FREDRIK JACOBSON: Yeah. That was huge. That was one of the shots that I really missed and I didn't pull it off. I was kind of in between the wedge and a 9. I went for a soft 9, tried to kind of hope it in there and probably came over it a little bit. And when you do that, gained some yardage on it, so it became a very really bad situation to be chipping from back there with that side slope and running away from me.
And walking off I wish I would have smashed a wedge and probably -- I was worried because it had been spinning a lot on that green earlier in the week, so I was worried if I just throw it to the flag that I might spin off the green short. That's why I went for the soft one and thought maybe I could use the backstop with that, but I don't know, it was so much longer and I hit it pretty soft. So I think it was a little tough and whether the wind was helping. I just didn't want to leave it short, so I guess I went with the safe club, but it didn't turn out that safe.

Q. You usually show a fair amount of emotion on the course. You can tell when you're hitting a good shot or bad shot. You seemed fairly even keel today, at least on the back nine. Was that part of your strategy?
FREDRIK JACOBSON: Yeah, it was. I didn't want to get too excited about anything. I just wanted to -- since my goal was to put as good of a swing and as good of a routine as I could on each shot because I feel I've had a good mantra going for a couple of weeks here.
You know, I didn't want to get too excited and start hitting the ball any harder or start swinging it longer or get any of those things. So I just wanted to -- I'm excited enough out there and I've got enough will that I thought I didn't need to pile myself up anymore.

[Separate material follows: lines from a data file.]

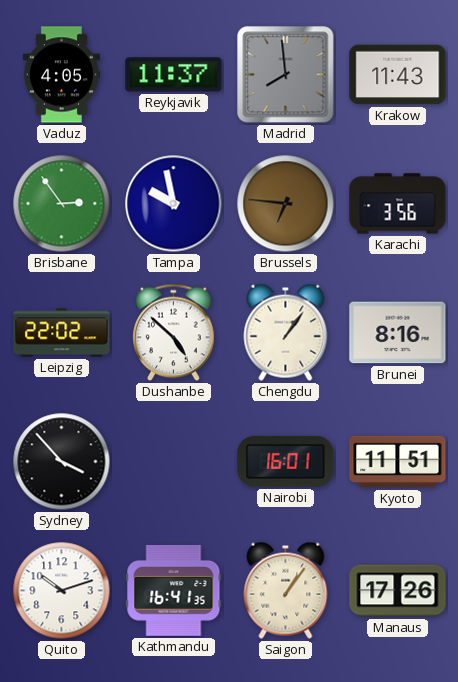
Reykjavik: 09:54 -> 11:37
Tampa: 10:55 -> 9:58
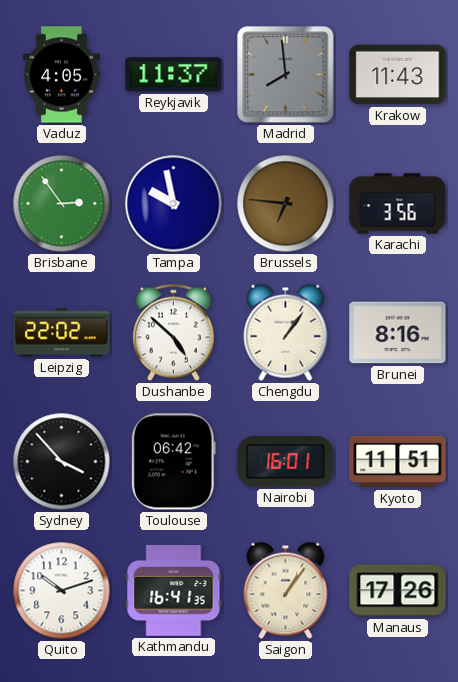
Toulouse: none -> 06:42
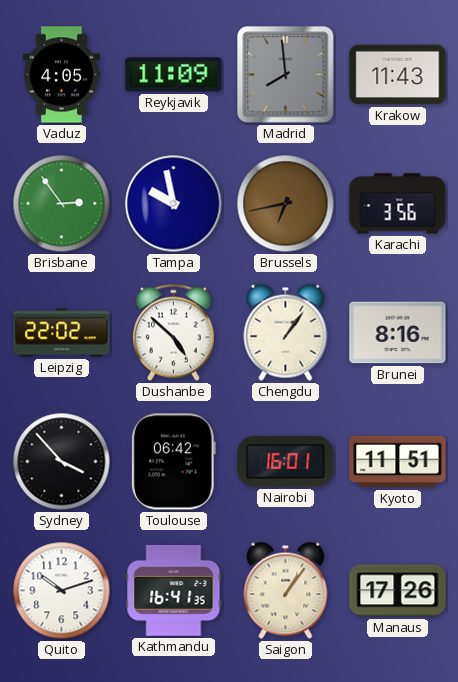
Reykjavik: 11:37 -> 11:09
Brussels: 6:46 -> 6:43
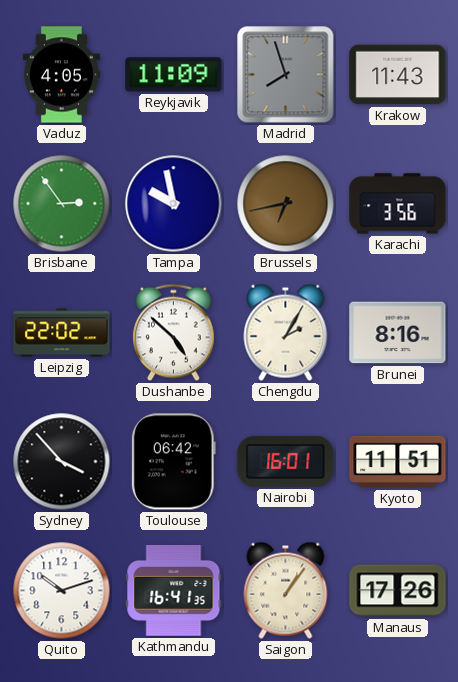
Madrid: 7:59 -> 7:57
Chengdu: 1:06 -> 2:05
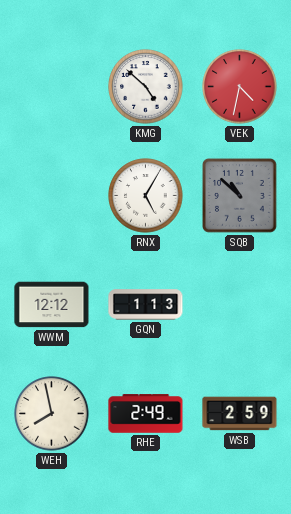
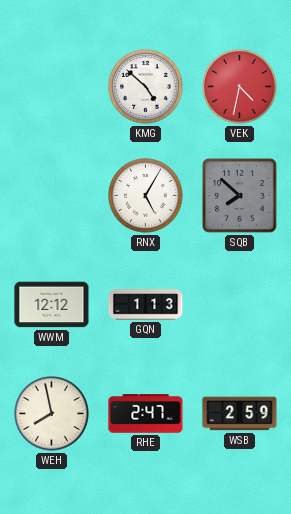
SQB: 10:52 -> 7:52
RHE: 2:49 -> 2:47
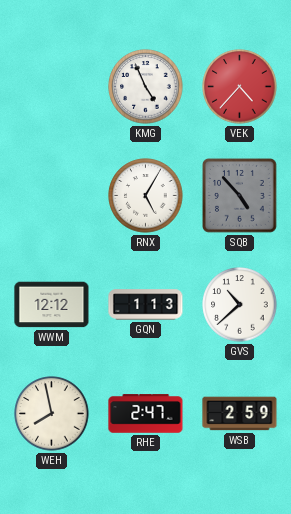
KMG: 4:52 -> 4:56
VEK: 4:32 -> 4:37
SQB: 7:52 -> 4:53
GVS: none -> 10:38
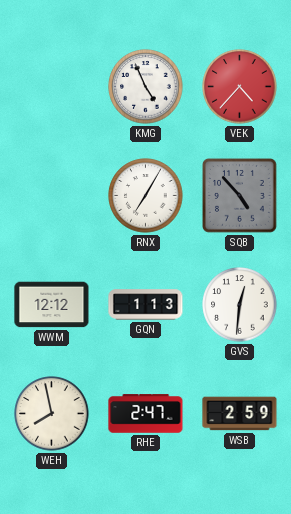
RNX: 5:05 -> 7:05
GVS: 10:38 -> 12:31
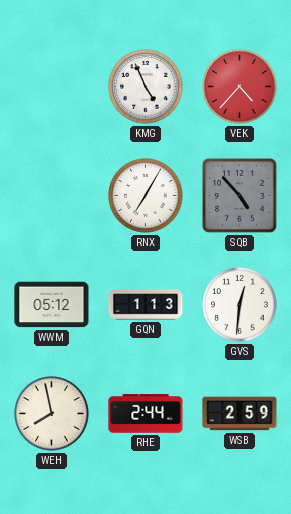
WWM: 12:12 -> 05:12
RHE: 2:47 -> 2:44
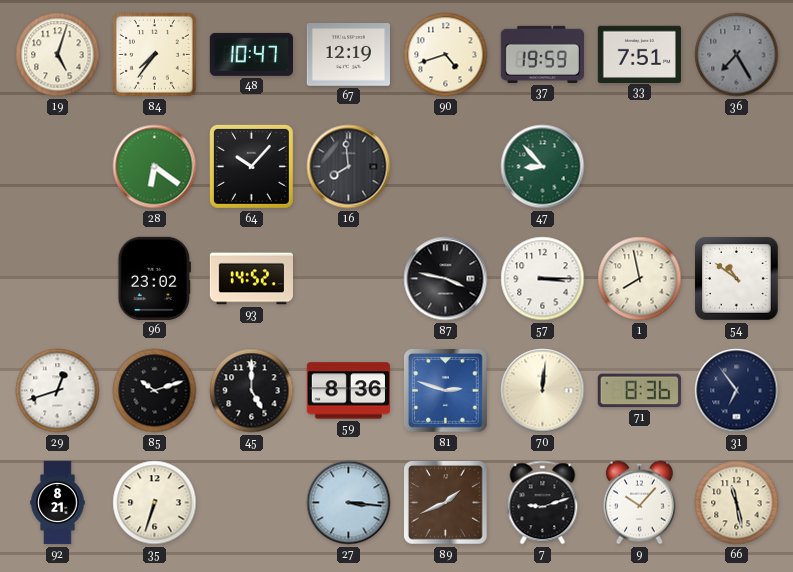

Q. I think you're the eighth first-time winner this season. I'm wondering if it seems there's a pattern there, why so many guys are kind of breaking through this early in the year.
FREDRIK JACOBSON: I don't know. I mean I guess it goes in cycles sometimes. It's been a lot of maybe -- yeah, I haven't really thought about it, so I don't really know what to say on that one, but I guess it's good to get a bunch of guys in the mix, to get more players to win tournaments and to spread it out, I guess. You know, especially get some young guys like Rory winning last week, I think that was huge for golf. I think it's really exciting playing with that class, the way he strikes the ball. You know, that might have been his second win over here, but that was his first major, and I thought that was a spectacular one to see him do so well.

Q. There weren't too many birdies hit today. So how much confidence does that give you finishing off the front nine with the birdie?
FREDRIK JACOBSON: Yeah. That was nice because I think that was the first putt I made that had any length to it. I made a couple of putts from like four or five feet for birdies, which is certainly nice to make those. But I kept putting up good chances, and I felt that was close, and it was nice to get.
You make one of those like 20-footers or something, you suddenly feel like you see the line a little bit clearer after you see one go in or feel a little more comfortable, so I think in that aspect it was really nice.

Q. You said you're playing next week and then taking three weeks off?
FREDRIK JACOBSON: Yeah. Does this get me into the British? I don't know. Won't be that much time off.
JOHN BUSH: There's a many Money List and you currently lead that. The last event in that is next week at the at & t.
FREDRIK JACOBSON: How many spots is that?
JOHN BUSH: About two.
FREDRIK JACOBSON: All right. I'll let you know next week. How about that?

Q. Correct me if I'm wrong, but I heard that there's like a joke with your friends that they call you best handicapper in the world?
FREDRIK JACOBSON: I haven't heard that one before. But maybe it's something they don't want to tell me straight up. It's out now though, eh? Who was it?

Q. (Indiscernible).
JOHN BUSH: Okay. Thanks a lot. Congratulations.
FREDRIK JACOBSON: All right. Thank you.